That reminds me kezza, years ago I rang up enquiring about taking a holiday to Club Med and whilst talking to the girl over the phone I realized it was part of the French Polynesian and at the time the French were Nuke Testing in the Pacific so I said because of that reason I have changed by mind about going. She got really shitty and aggresive when I said that.


----------



## fisherdan (Apr 17, 2007)

Zone said:


> She got really shitty and aggresive when I said that.


Was she French?


----------



## keza (Mar 6, 2007)

fisherdan said:


> Zone said:
> 
> 
> > She got really shitty and aggresive when I said that.
> ...


sounds like it


----------



## Guest (Nov 29, 2007)

I can't remember.


----------



## Peril (Sep 5, 2005)

JT said:


> I recall the story behind that whale being that it blew up as it was driving down the mainstreet due to the build up of gas inside. Showered all and sundry with whale innards. Sort of a fitting last thing by the whale....the final act of defiance 8)
> 
> JT


Not a captured whale, which are frozen at sea. This one was washed up and rotting, hence the explosion while being transported for disposal


----------



## ms (Oct 16, 2006)

whales, to many coming up the coast when i go offshore fishing in the boat all ways almost run into those things a few less hooray . mark


----------



## Davey G (Jan 15, 2006)

ms said:


> whales, to many coming up the coast when i go offshore fishing in the boat all ways almost run into those things a few less hooray . mark


 :shock: :shock: :shock: :?


----------



## wopfish (Dec 4, 2006)

Dave please please no more whale snuff piccies please !!!!
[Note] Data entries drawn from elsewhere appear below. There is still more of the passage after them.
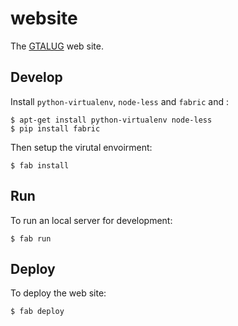 website
=======

The [GTALUG](http://gtalug.org/ "Greater Toronto Area Linux User Group") web site.

## Develop

Install `python-virtualenv`, `node-less` and `fabric` and :

	$ apt-get install python-virtualenv node-less
	$ pip install fabric

Then setup the virutal envoirment:

	$ fab install

## Run

To run an local server for development:

	$ fab run

## Deploy

To deploy the web site:

	$ fab deploy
I feel quite sick to the gills now - and the SMELL can you imagine !!!

I think they look much cuter in the ocean than on the back of a flat bed truck !!


----------



## hairymick (Oct 18, 2005)

Bloody good onya Zone.!!

You and I don't agree on many things it seems, but I am with you on this one.


----------



## Guest (Dec 1, 2007)

> You and I don't agree on many things it seems, but I am with you on this one.


Why?! What else don't we agree on?

I'm right about everything anyway so I don't see a problem.  :wink:


----------



## hairymick (Oct 18, 2005)

Mate, there have been one or two, but I try not to get into too many fights here. 

Its all good.


----------



## DGax65 (Jun 7, 2006)

Did someone mention whale snuff films


----------



## onemorecast (Apr 17, 2006)

DGax65 said:


> Did someone mention whale snuff films


I have another theory why no seagulls came to clean up the remains. Nobody bothered to tell them what was about to happen to the buffet they were sitting on. :shock:


----------